MIAA’s Football Ratings Are Absurd

We want to make it clear at the outset that we have not spoken to any football coaches, athletic directors, athletes, parents, or officials from any school.

The point-of-view we are expressing here is strictly our own and it is this: The so-called football power rankings devised by the MIAA for determining playoff-qualifying teams is ridiculous.

The Revere High football team compiled a 6-2 record this season, with one of those losses coming to undefeated Everett.

But the RHS team is rated 18th in its division (Division 3), two slots below the 16 teams that will compete in the D-3 playoffs. Of those 16 teams, seven of them have worse won-loss records than Revere and one, Stoughton, actually has a losing record at 3-5.

Looking at Stoughton, of their five losses, three were blowouts by 28 points or more and another was a 20-point loss. Yet Stoughton is ranked 13th in D-3.

Another qualifying school we looked at in D-3, Minnechaug, which is ranked 10th with a 5-3 record, earned four of its wins against opponents with a combined record of 4-27.

Chelsea sports a 4-3 record, but also is on the outside looking in with a ranking of 18th in Division 7.  One D-7 qualifier has a worse record and two others have the same record as the Red Devils.

Everett is ranked ninth in Division 1. The Crimson Tide are 7-0, one of only two undefeated teams in D-1, yet are ranked well-below fourth-ranked Xaverian, which has a 6-2 record. Oh, by the way, Everett defeated Xaverian when they met this season. Go figure.

The remainder of Everett’s schedule consisted of its opponents in the Greater Boston League, other than Chelsea. But even if Everett had played the Red Devils and won, it would not have made its ranking any better — in fact, from what we can gather, it might have made it worse.

The problem is that the MIAA power rankings penalizes schools that have strong programs, such as Everett and Revere, simply because they play in a weak conference (which was the case in the GBL this season).

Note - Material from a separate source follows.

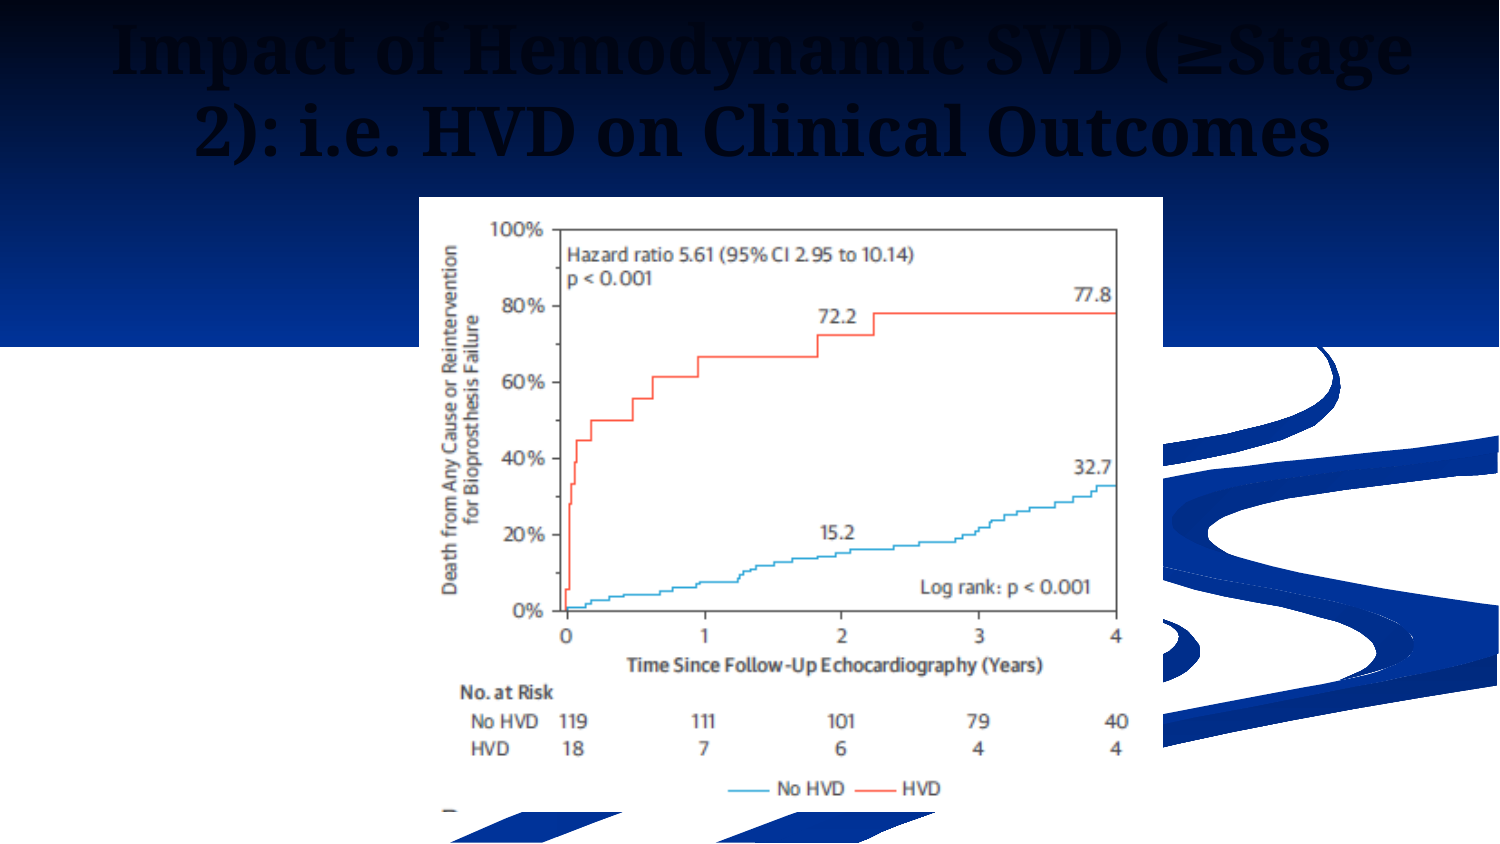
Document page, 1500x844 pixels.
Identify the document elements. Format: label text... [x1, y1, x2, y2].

picture [418, 197, 1164, 812]
text_box Impact of Hemodynamic SVD (≥Stage 2): i.e. HVD on Clinical Outcomes [88, 17, 1439, 159]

Going back to Stoughton, that school earned “points” in the ratings in theory because of its strength of schedule — but the ratings don’t take into account that Stoughton got blown out in almost all of those losses.

The rating system seems to have the perverse incentive of rewarding losses against higher-rated schools more than victories over lower-rated schools.

The whole system is a joke. We feel badly for our athletes in Revere and Chelsea who earned winning records this season — but who did not measure up to the MIAA’s computers.

They deserved a chance to compete in the state tournament.

They are victims of the axiom in the computer world, “Garbage in, garbage out.”